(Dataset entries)

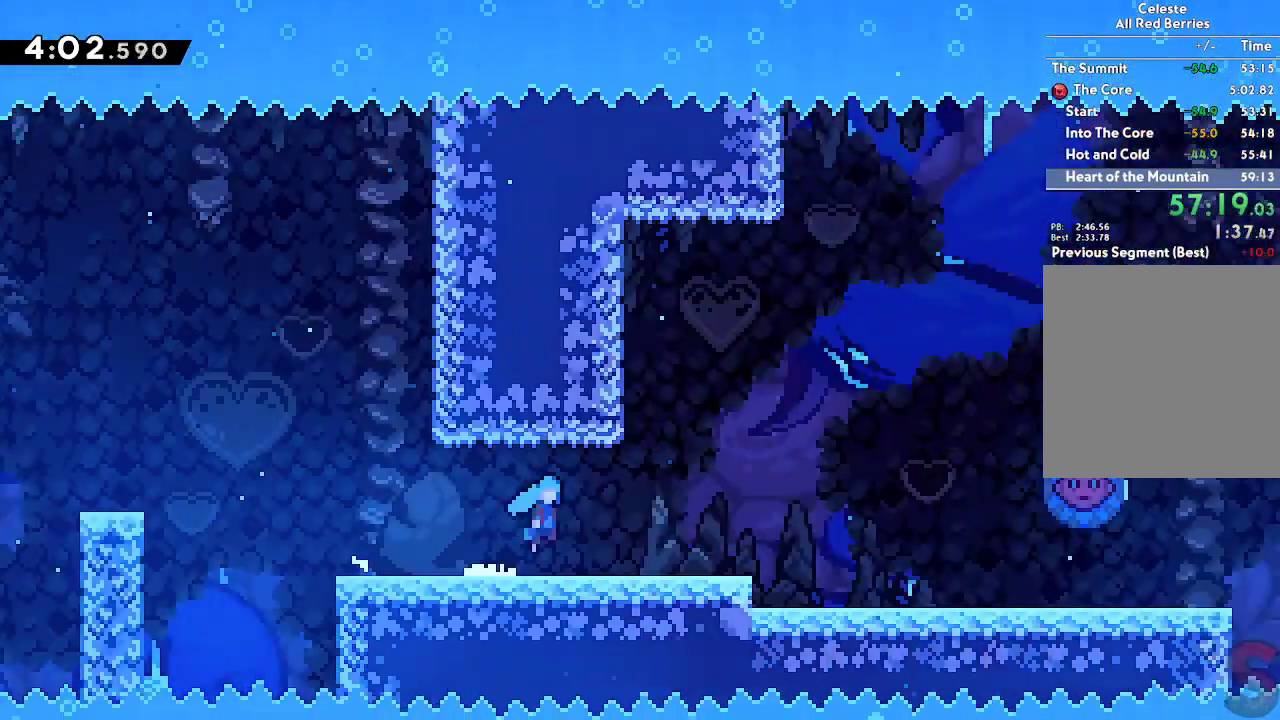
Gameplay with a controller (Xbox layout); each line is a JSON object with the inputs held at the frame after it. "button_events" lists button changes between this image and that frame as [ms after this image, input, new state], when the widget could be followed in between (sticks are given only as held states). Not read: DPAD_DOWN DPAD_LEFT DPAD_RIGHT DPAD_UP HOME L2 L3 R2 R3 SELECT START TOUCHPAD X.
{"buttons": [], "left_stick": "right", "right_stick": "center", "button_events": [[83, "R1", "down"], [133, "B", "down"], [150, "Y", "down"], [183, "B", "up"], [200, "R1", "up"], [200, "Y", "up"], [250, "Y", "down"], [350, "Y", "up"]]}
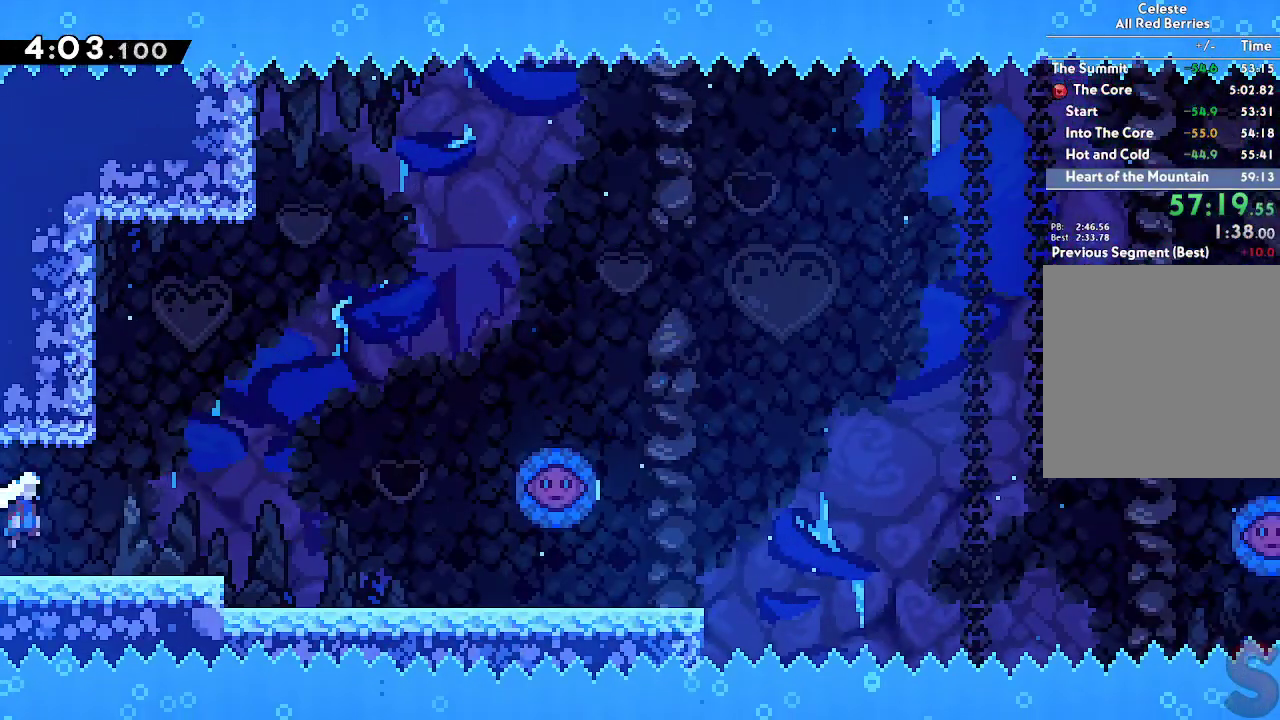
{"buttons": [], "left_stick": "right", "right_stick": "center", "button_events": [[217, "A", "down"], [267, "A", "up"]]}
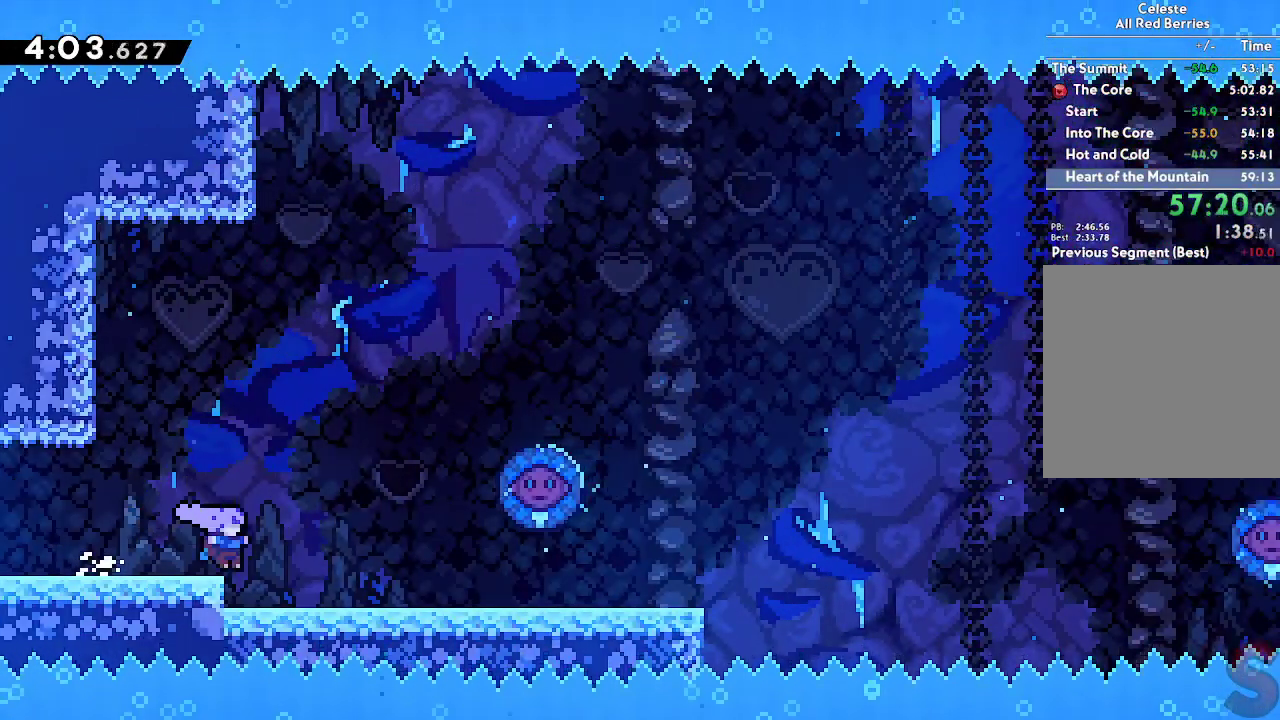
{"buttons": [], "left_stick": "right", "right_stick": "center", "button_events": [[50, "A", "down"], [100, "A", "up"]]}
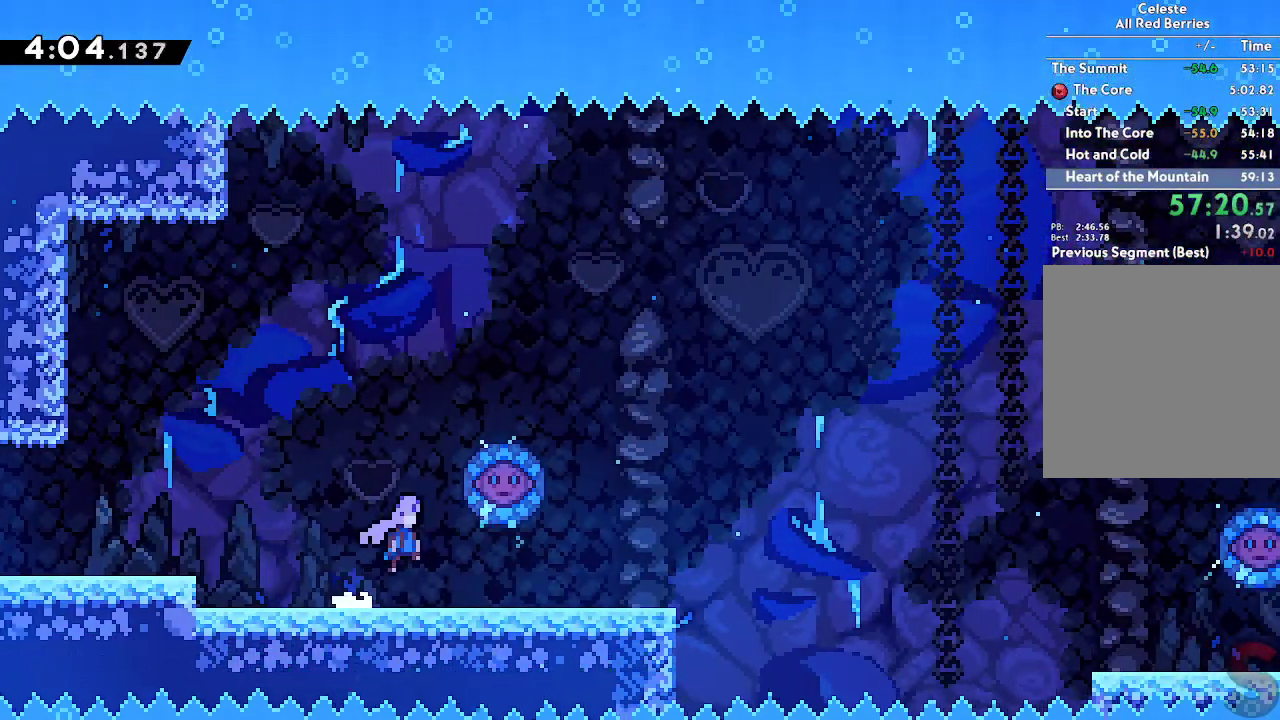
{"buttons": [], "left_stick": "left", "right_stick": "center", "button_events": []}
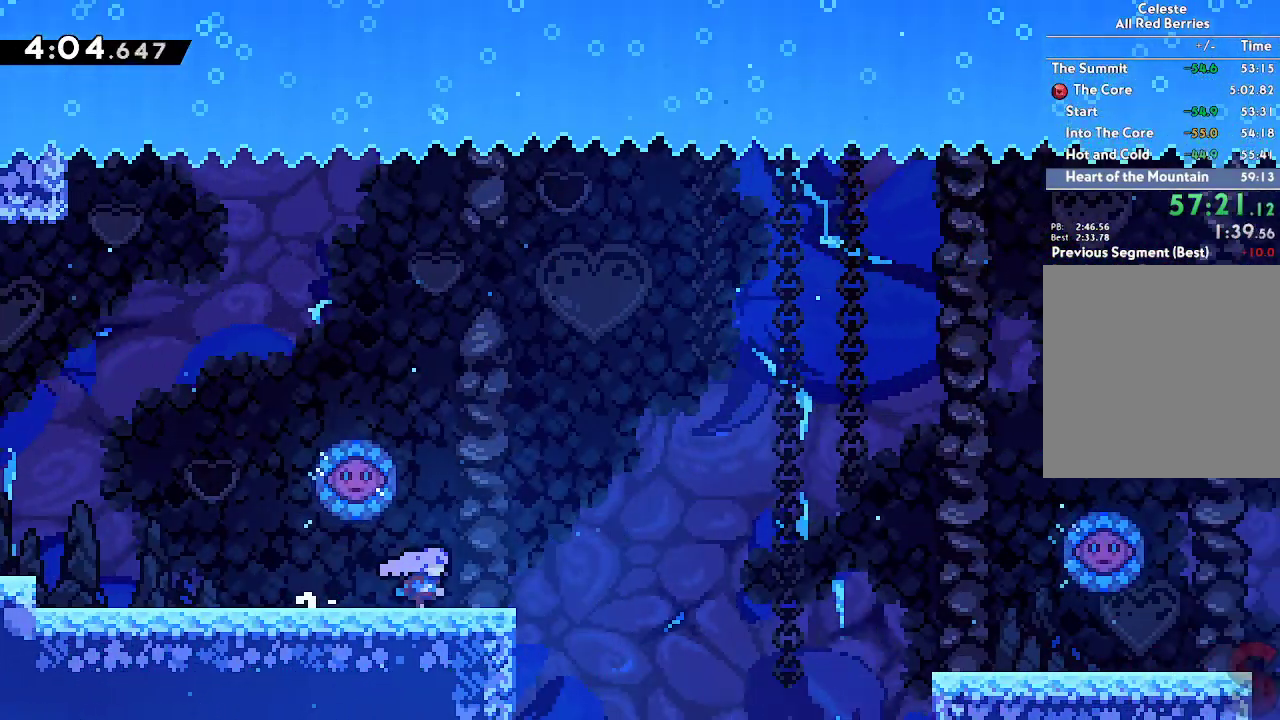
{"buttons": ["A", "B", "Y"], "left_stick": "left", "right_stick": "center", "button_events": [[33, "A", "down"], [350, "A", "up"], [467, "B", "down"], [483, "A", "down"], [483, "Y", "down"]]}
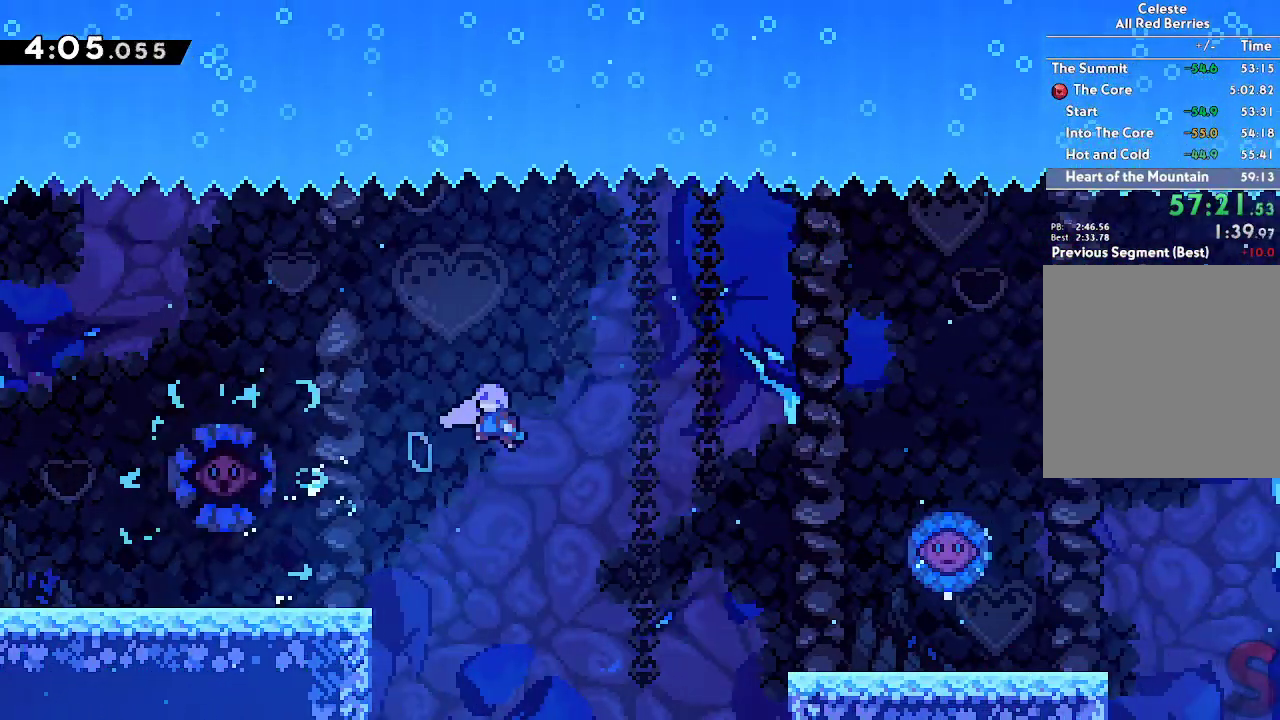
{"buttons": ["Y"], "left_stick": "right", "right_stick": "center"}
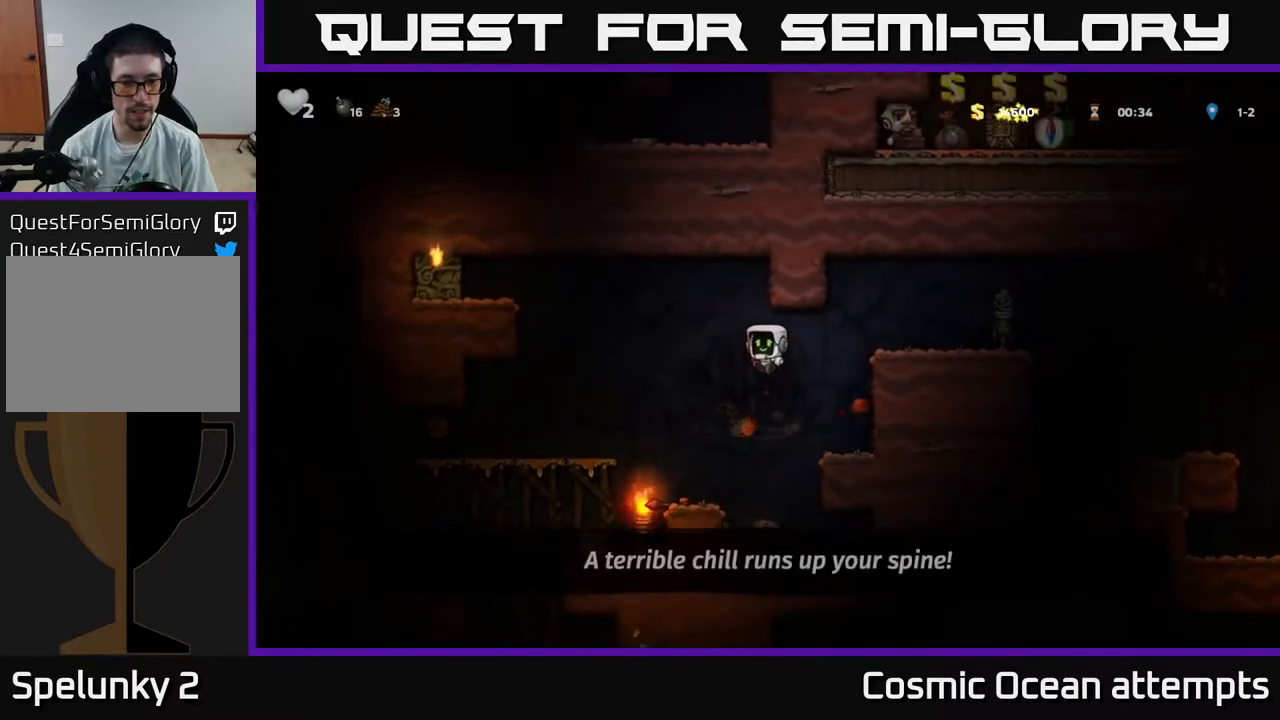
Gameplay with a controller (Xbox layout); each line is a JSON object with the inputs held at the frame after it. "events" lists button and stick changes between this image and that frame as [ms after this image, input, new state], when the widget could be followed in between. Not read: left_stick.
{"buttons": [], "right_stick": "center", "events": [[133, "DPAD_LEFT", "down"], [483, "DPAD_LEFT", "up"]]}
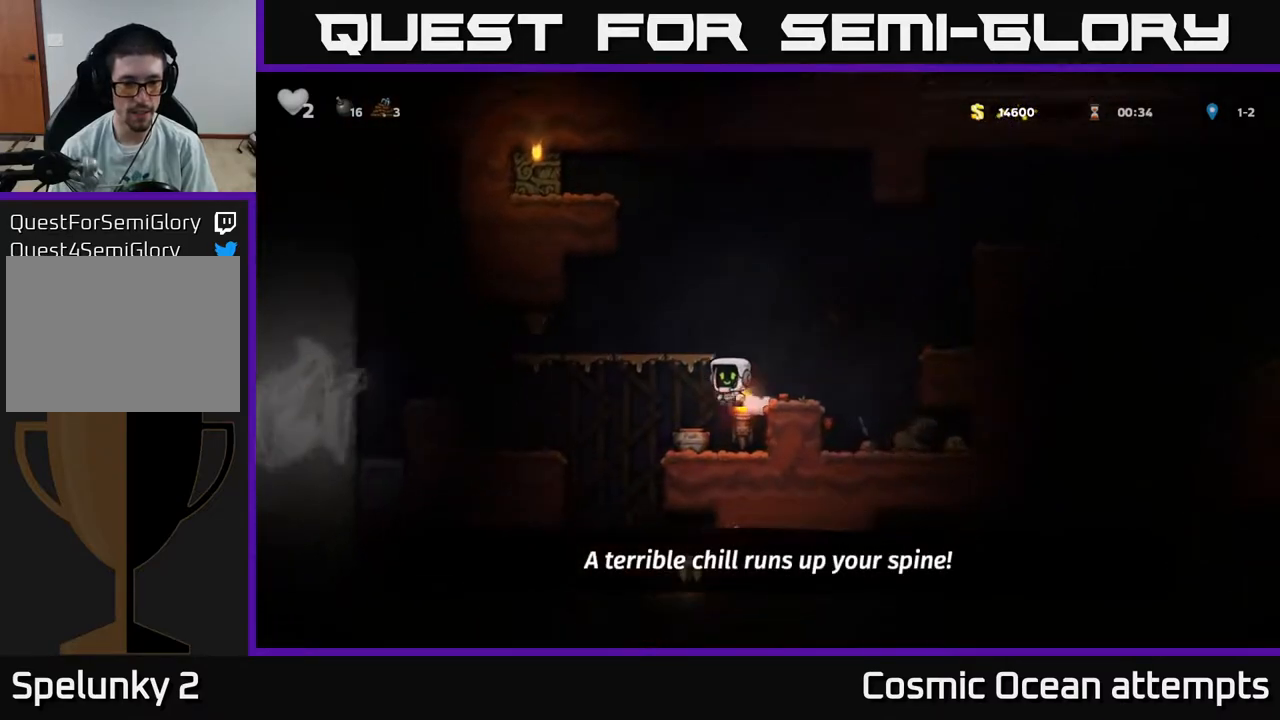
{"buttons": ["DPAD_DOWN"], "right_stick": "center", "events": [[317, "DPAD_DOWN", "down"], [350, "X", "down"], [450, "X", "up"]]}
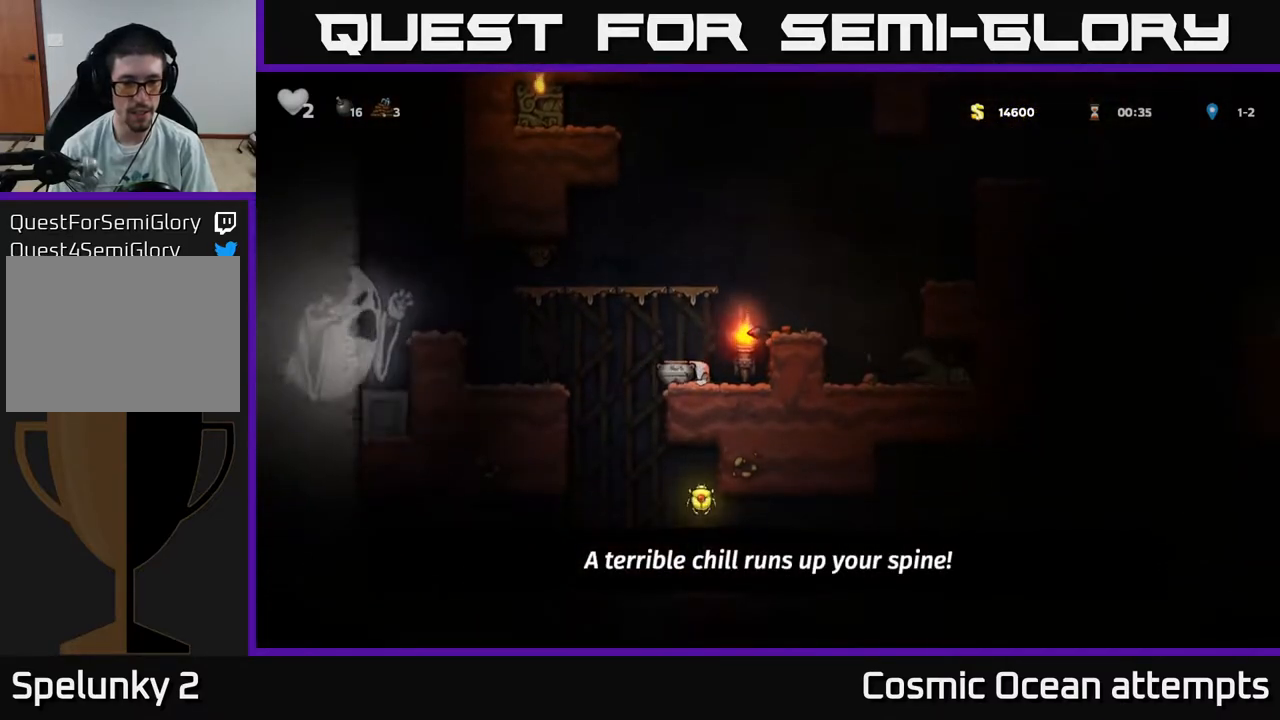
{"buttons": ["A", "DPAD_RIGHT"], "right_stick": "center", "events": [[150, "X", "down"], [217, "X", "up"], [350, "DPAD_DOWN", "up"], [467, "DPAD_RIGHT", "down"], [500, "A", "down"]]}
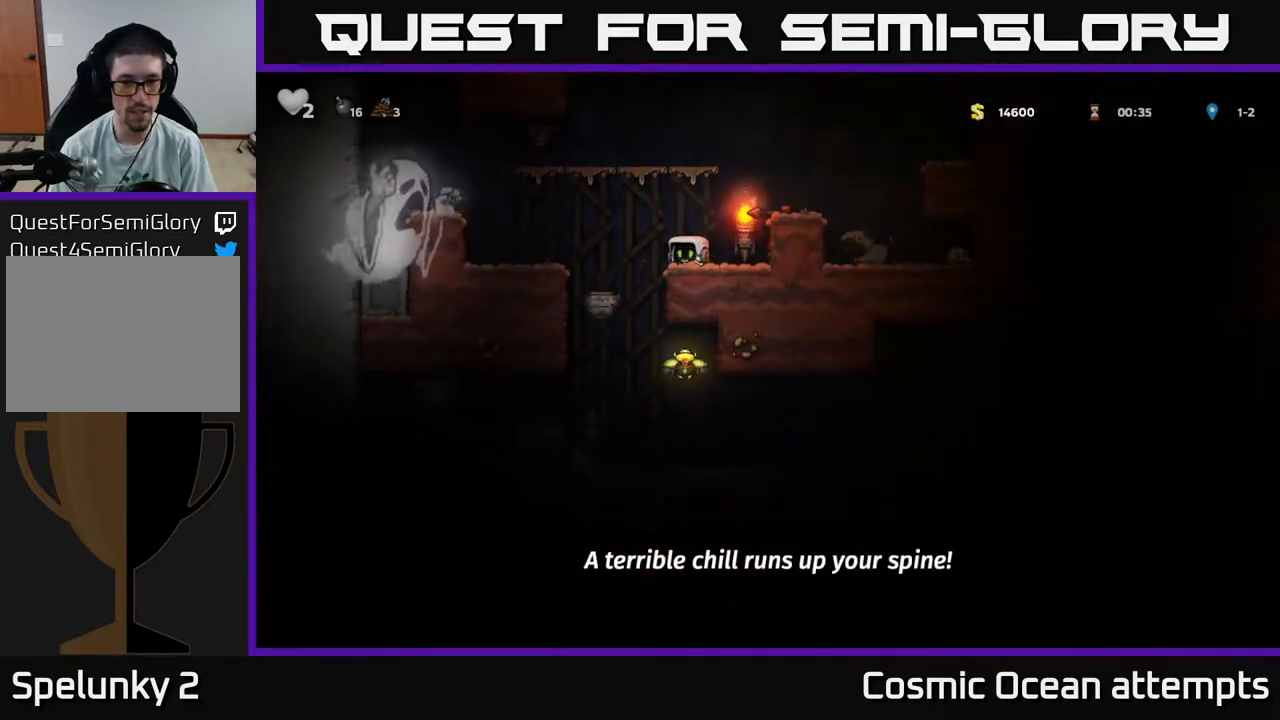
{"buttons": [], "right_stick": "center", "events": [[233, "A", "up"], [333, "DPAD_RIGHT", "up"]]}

What is expected:
Retype the data above exactly. Do not carry over any images.

Answer to the exercise:
Gameplay with a controller (Xbox layout); each line is a JSON object with the inputs held at the frame after it. "button_events" lists button changes between this image and that frame as [ms after this image, input, new state], when the widget could be followed in between (sticks are given only as held states). Not read: DPAD_DOWN DPAD_LEFT DPAD_RIGHT DPAD_UP HOME L2 L3 R2 R3 SELECT START TOUCHPAD X.
{"buttons": [], "left_stick": "right", "right_stick": "center", "button_events": [[83, "R1", "down"], [133, "B", "down"], [150, "Y", "down"], [183, "B", "up"], [200, "R1", "up"], [200, "Y", "up"], [250, "Y", "down"], [350, "Y", "up"]]}
{"buttons": [], "left_stick": "right", "right_stick": "center", "button_events": [[217, "A", "down"], [267, "A", "up"]]}
{"buttons": [], "left_stick": "right", "right_stick": "center", "button_events": [[50, "A", "down"], [100, "A", "up"]]}
{"buttons": [], "left_stick": "left", "right_stick": "center", "button_events": []}
{"buttons": ["A", "B", "Y"], "left_stick": "left", "right_stick": "center", "button_events": [[33, "A", "down"], [350, "A", "up"], [467, "B", "down"], [483, "A", "down"], [483, "Y", "down"]]}
{"buttons": ["Y"], "left_stick": "right", "right_stick": "center"}
Gameplay with a controller (Xbox layout); each line is a JSON object with the inputs held at the frame after it. "events" lists button and stick changes between this image and that frame as [ms after this image, input, new state], when the widget could be followed in between. Not read: left_stick.
{"buttons": [], "right_stick": "center", "events": [[133, "DPAD_LEFT", "down"], [483, "DPAD_LEFT", "up"]]}
{"buttons": ["DPAD_DOWN"], "right_stick": "center", "events": [[317, "DPAD_DOWN", "down"], [350, "X", "down"], [450, "X", "up"]]}
{"buttons": ["A", "DPAD_RIGHT"], "right_stick": "center", "events": [[150, "X", "down"], [217, "X", "up"], [350, "DPAD_DOWN", "up"], [467, "DPAD_RIGHT", "down"], [500, "A", "down"]]}
{"buttons": [], "right_stick": "center", "events": [[233, "A", "up"], [333, "DPAD_RIGHT", "up"]]}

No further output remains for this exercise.